If we think about what gated the scientific method historically, it was not the logic of it — hypothesis, experiment, observation, refinement — which are intuitive to any curious person. What gated it was the cost of the experiment. You needed a laboratory, equipment, materials, institutional access, and — crucially — enough time and funding to be wrong repeatedly before being right. That's why most scientific progress was, for centuries, the province of universities and well-funded institutions. Singular exceptions like Einstein, who developed special relativity while working as a clerk at the Patentamt in Bern, proved the rule. But imagine what he could have done with computational tools like Claude Code.
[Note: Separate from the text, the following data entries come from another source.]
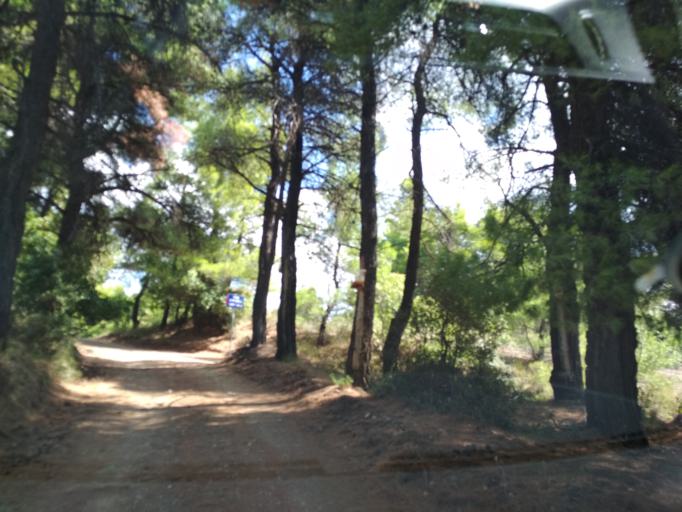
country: GR
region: Central Greece
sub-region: Nomos Evvoias
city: Roviai
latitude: 38.8348
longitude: 23.2775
What AI tools do in the software domain is collapse the cost of the experiment to near zero. And software is no longer just software — it's the medium through which people model climate systems, analyze genomic data, simulate structural loads, optimize supply chains. When a vineyard manager can formulate a hypothesis about irrigation timing, build a model in an afternoon, test it against real data, and refine it — she is doing science. She just doesn't need a computer science degree or a research grant to do it anymore.

Literature

Brooks FP (1986): No Silver Bullet — Essence and Accident in Software Engineering. Proceedings of the IFIP Tenth World Computing Conference, pp. 1069–76. Reprinted in: The Mythical Man-Month, Anniversary Edition, Addison-Wesley, 1995.
Dijkstra EW (1972): Notes on Structured Programming. In: Structured Programming, Academic Press, London, pp. 1–82.
Kemeny JG & Kurtz TE (1985): Back to BASIC: The History, Corruption, and Future of the Language. Addison-Wesley, Reading, MA.
Kim T (2024): From 1+1 in Assembly to LLMs: The Evolution of Computing Abstraction. Blog post, November 2024. https://taewoon.kim/2024-11-12-1+1/
Vee A (2017): Coding Literacy: How Computer Programming is Changing Writing. MIT Press, Cambridge, MA.
Wirth N (1971): The Programming Language Pascal. Acta Informatica 1(1), pp. 35–63.
Wirth N (1995): A Plea for Lean Software. IEEE Computer 28(2), pp. 64–68.